There is of course more to be said about everything I remember, but here I'd like to make the record about only two or three things.
(1) I wasn't happy about being put on the Chicago Review faculty board. (I wasn't happy about any assignment which left me less time to write.)
(2) When I came to Chicago in l955, I made up my mind not to publish any piece of so-called creative writing (story, poem, novel excerpt) in a University publication. I've kept to that for 40 years. The only poem of mine published in the Review was accepted before I came here.
Editors, including Rosenthal, in the early days, when we were, I thought, friendly, asked me to suggest contributors and to ask them for contributions. I did this and also submitted interviews I'd done with Lillian Hellman, Norman Mailer and Ralph Ellison thinking that they'd embellish the Review. When they were rejected, it didn't take more to show me what the editors wanted and didn't want from me. (The rejected pieces were published by other magazines and, over the years, have been reprinted, several times. I don't think they would have defiled the Review.)
(3) I still believe that Kimpton--a good friend of my friend and "boss," Norman Maclean--was a decent man. I admire him for not only listening to this nobody assistant professor but almost immediately realizing that withdrawing a subsidy or censorship were stupid, in fact, intolerable things to do. I'm also grateful to him for giving me a quick course in the political, social and human, yes, human complexity of that piece of the real world called Chicago.

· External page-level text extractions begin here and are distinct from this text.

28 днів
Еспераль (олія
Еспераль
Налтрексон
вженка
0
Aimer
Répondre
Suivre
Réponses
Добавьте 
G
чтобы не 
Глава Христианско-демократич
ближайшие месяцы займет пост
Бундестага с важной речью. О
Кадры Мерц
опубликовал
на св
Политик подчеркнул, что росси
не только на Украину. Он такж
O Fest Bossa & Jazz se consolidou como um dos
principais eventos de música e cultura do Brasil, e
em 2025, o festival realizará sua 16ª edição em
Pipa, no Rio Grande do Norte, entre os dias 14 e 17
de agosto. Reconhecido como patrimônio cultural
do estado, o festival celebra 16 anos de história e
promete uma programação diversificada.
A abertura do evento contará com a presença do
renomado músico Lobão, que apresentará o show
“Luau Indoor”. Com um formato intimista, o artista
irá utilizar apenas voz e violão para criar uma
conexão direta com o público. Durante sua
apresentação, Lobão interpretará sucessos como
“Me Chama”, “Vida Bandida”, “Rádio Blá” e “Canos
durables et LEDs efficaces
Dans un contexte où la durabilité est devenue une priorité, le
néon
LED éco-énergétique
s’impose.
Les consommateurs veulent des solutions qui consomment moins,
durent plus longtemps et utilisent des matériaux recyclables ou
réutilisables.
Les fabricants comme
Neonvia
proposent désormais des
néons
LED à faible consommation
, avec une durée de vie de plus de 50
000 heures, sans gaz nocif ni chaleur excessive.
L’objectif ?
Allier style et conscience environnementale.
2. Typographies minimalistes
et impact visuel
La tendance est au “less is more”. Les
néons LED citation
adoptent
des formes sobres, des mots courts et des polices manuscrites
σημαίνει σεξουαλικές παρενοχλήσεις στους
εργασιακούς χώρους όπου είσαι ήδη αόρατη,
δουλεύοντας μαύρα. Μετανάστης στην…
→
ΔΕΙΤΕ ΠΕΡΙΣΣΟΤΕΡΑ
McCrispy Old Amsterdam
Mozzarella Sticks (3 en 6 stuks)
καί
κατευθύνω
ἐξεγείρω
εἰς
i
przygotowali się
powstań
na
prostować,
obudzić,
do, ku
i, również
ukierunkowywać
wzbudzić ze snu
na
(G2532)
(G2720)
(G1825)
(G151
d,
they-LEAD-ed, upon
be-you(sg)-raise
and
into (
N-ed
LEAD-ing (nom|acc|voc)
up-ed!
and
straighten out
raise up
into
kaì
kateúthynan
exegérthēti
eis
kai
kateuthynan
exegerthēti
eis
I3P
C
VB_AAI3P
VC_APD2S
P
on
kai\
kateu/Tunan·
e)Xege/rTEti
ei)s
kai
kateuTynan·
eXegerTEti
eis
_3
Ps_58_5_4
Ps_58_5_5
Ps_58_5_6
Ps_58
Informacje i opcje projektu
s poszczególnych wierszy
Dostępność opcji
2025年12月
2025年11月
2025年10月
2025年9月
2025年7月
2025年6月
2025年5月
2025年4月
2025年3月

That he may have also known how to "use" me--I prefer this to "co-opt"--I can now see from Brennan's piece is a possibility.
I still believe that the compromise we worked out was a good one, despite the view of my old friend--and former student--Bob Coover and other inheritors of the myth of literary martyrdom manufactured by Rosenthal and profitably distributed by Ginsberg.
That I joined with them to read for the benefit of Big Table, and that they published the story I read in the magazine, points to some sort of common understanding.
I hope part two of Brennan's piece will clarify that and other things.